- WORK TO COMPLETE:
In the excerpt on medicating anxiety below, how many prescriptions for alprazolam did Americans fill in 2012?

Medicating The Human Condition

Scott Stossel recounts his efforts to cure his crippling anxiety:

Some drugs have helped a little, for finite periods of time. Thorazine (an antipsychotic that used to be referred to as a “major tranquilizer”) and imipramine (a tricyclic antidepressant) combined to help keep me out of the psychiatric hospital in the early 1980s, when I was in middle school and ravaged by anxiety. Desipramine, another tricyclic, got me through my early 20s. Paxil (a selective serotonin reuptake inhibitor, or SSRI) gave me about six months of significantly reduced anxiety in my late 20s before the fear broke through again. A double scotch plus a Xanax and a Dramamine can sometimes, when administered before takeoff, make flying tolerable. And two double scotches, when administered in quick enough succession, can obscure existential dread, making it seem fuzzier and further away. But none of these treatments has fundamentally reduced the underlying anxiety that seems hardwired into my body and woven into my soul and that at times makes my life a misery.

My assortment of neuroses may be idiosyncratic, but my general condition is hardly unique.

Anxiety and its associated disorders represent the most common form of officially classified mental illness in the United States today, more common even than depression and other mood disorders. According to the National Institute of Mental Health, some 40 million American adults, about one in six, are suffering from some kind of anxiety disorder at any given time; based on the most recent data from the Department of Health and Human Services, their treatment accounts for more than a quarter of all spending on mental-health care. Recent epidemiological data suggest that one in four of us can expect to be stricken by debilitating anxiety at some point in our lifetime. And it is debilitating: studies have compared the psychic and physical impairment tied to living with an anxiety disorder with the impairment tied to living with diabetes—both conditions are usually manageable, sometimes fatal, and always a pain to deal with. In 2012, Americans filled nearly 50 million prescriptions for just one antianxiety drug: alprazolam, the generic name for Xanax.

- RECORDS SUPPLIED:
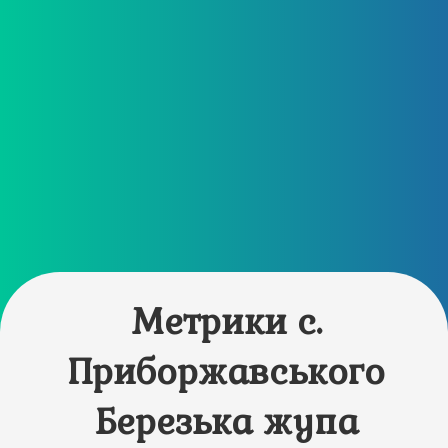
Метрики с.
Приборжавського
Березька жупа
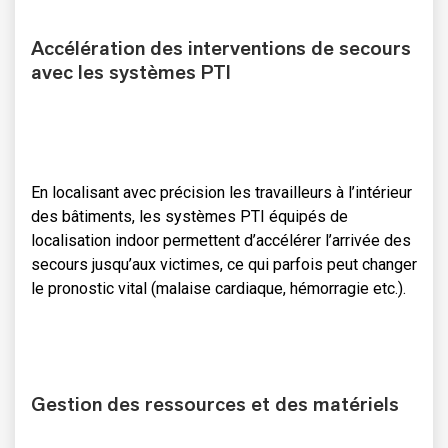
Accélération des interventions de secours
avec les systèmes PTI
En localisant avec précision les travailleurs à l’intérieur
des bâtiments, les systèmes PTI équipés de
localisation indoor permettent d’accélérer l’arrivée des
secours jusqu’aux victimes, ce qui parfois peut changer
le pronostic vital (malaise cardiaque, hémorragie etc.).
Gestion des ressources et des matériels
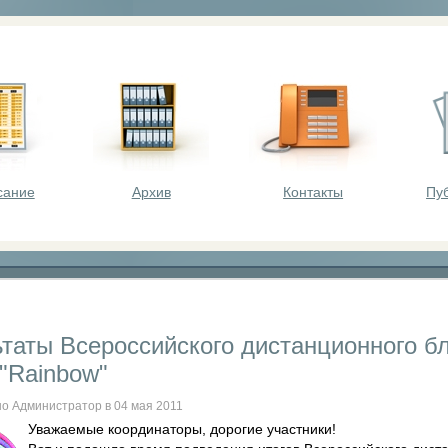
оста - викторины, олимпиады, конкурсы для шк
сание
Архив
Контакты
Пу
ьтаты Всероссийского дистанционного б
"Rainbow"
о Администратор в 04 мая 2011
Уважаемые координаторы, дорогие участники!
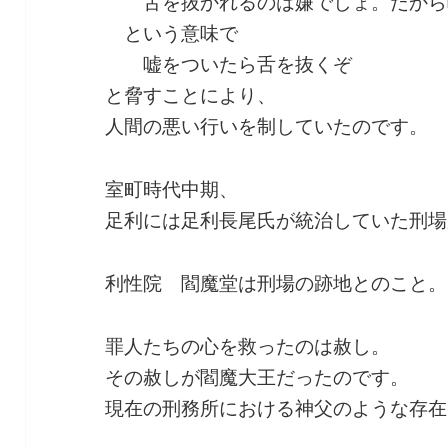
舌を抜かれるのは嫌でしょ。だから
という意味で
嘘をついたら舌を抜くぞ
と脅すことにより、
人間の悪い行いを制していたのです。
室町時代中期、
足利には足利長尾氏が統治していた刑場
利性院 閻魔堂は刑場の跡地とのこと。
罪人たちの心を救ったのは赦し。
その赦しが閻魔大王だったのです。
現在の刑務所における神父のような存在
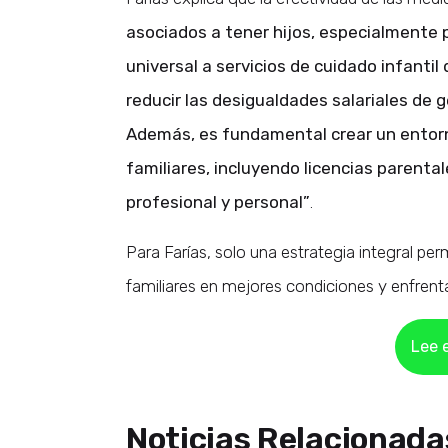
asociados a tener hijos, especialmente p
universal a servicios de cuidado infantil
reducir las desigualdades salariales de gé
Además, es fundamental crear un entorno
familiares, incluyendo licencias parenta
profesional y personal”
.
Para Farías, solo una estrategia integral pe
familiares en mejores condiciones y enfrent
Lee e
Noticias Relacionada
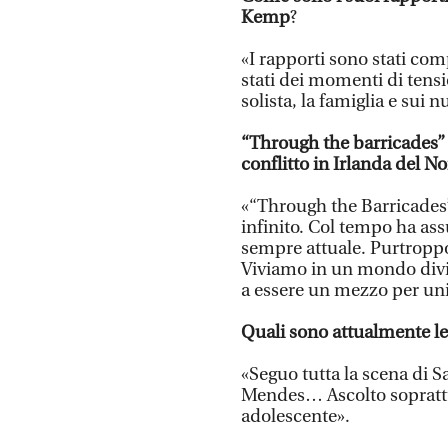
Kemp
?
«I rapporti sono stati com
stati dei momenti di tensi
solista, la famiglia e sui 
“Through the barricades”
conflitto in Irlanda del 
«“Through the Barricades”
infinito. Col tempo ha ass
sempre attuale. Purtropp
Viviamo in un mondo divi
a essere un mezzo per uni
Quali sono attualmente l
«Seguo tutta la scena di 
Mendes… Ascolto soprattut
adolescente».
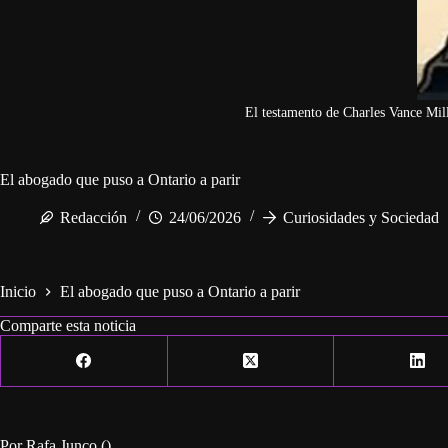
El testamento de Charles Vance Mill
El abogado que puso a Ontario a parir
Redacción
24/06/2026
Curiosidades y Sociedad
Inicio
El abogado que puso a Ontario a parir
Comparte esta noticia
Por Rafa Junco ()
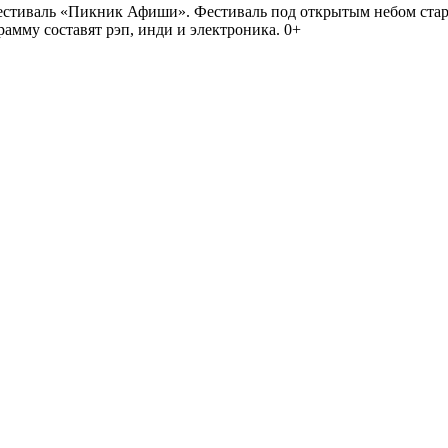
иваль «Пикник Афиши». Фестиваль под открытым небом стартует
амму составят рэп, инди и электроника. 0+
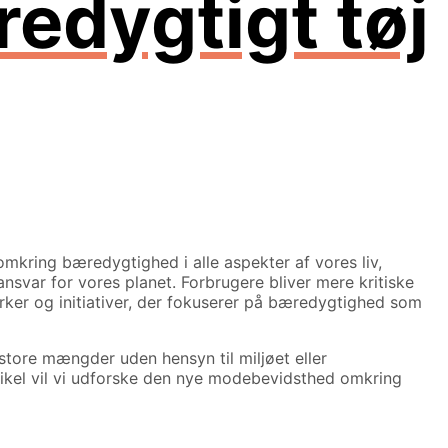
edygtigt tøj
mkring bæredygtighed i alle aspekter af vores liv,
var for vores planet. Forbrugere bliver mere kritiske
mærker og initiativer, der fokuserer på bæredygtighed som
store mængder uden hensyn til miljøet eller
tikel vil vi udforske den nye modebevidsthed omkring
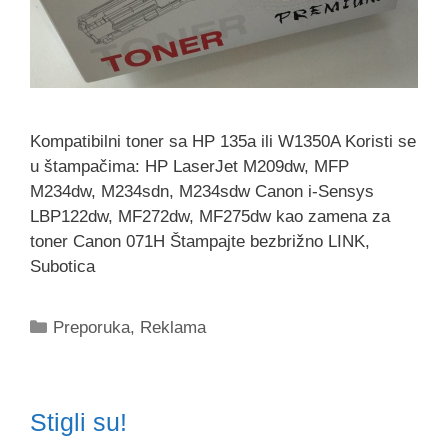
Kompatibilni toner sa HP 135a ili W1350A Koristi se
u štampačima: HP LaserJet M209dw, MFP
M234dw, M234sdn, M234sdw Canon i-Sensys
LBP122dw, MF272dw, MF275dw kao zamena za
toner Canon 071H Štampajte bezbrižno LINK,
Subotica
Categories
Preporuka
,
Reklama
Stigli su!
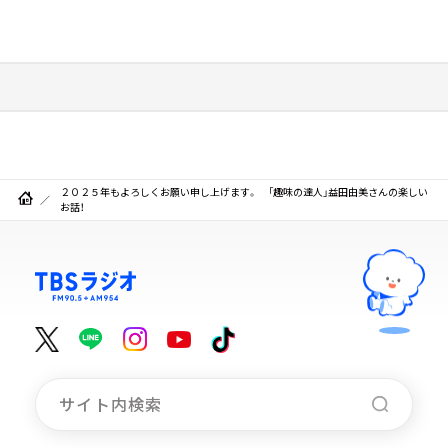
２０２５年もよろしくお願い申し上げます。 「趣味の達人」益田由美さんの楽しい
お話！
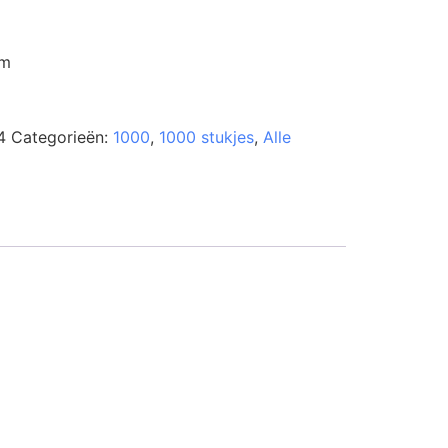
cm
4
Categorieën:
1000
,
1000 stukjes
,
Alle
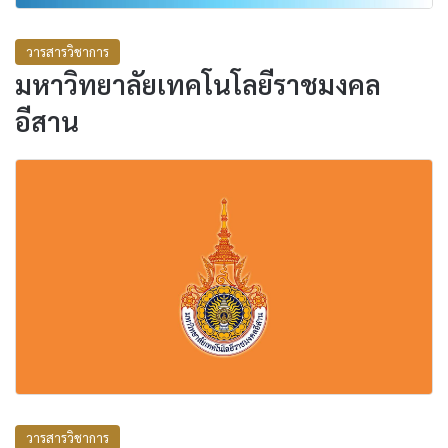
วารสารวิชาการ
มหาวิทยาลัยเทคโนโลยีราชมงคล
อีสาน
วารสารวิชาการ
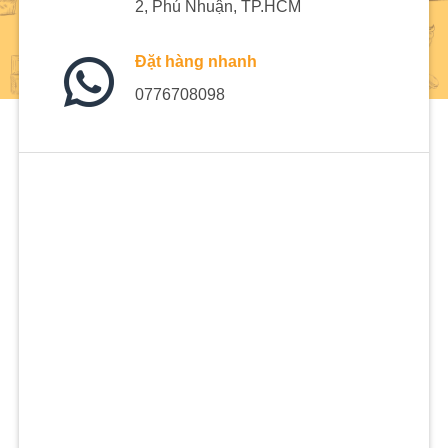
2, Phú Nhuận, TP.HCM
Đặt hàng nhanh
0776708098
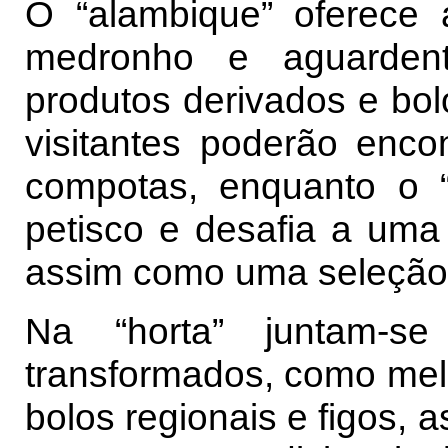
O “alambique” oferece 
medronho e aguarden
produtos derivados e bolo
visitantes poderão encon
compotas, enquanto o “
petisco e desafia a uma
assim como uma seleção 
Na “horta” juntam-se
transformados, como mel, 
bolos regionais e figos,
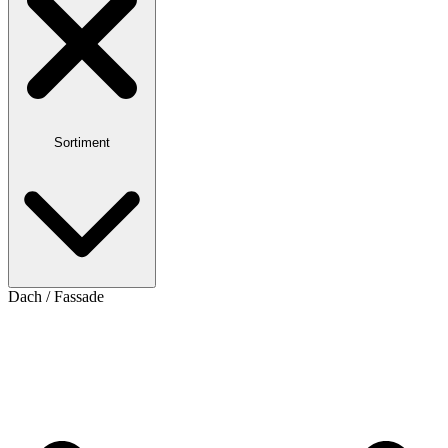
Sortiment
Dach / Fassade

- EXERCISE RESULT:
Nearly 50 million.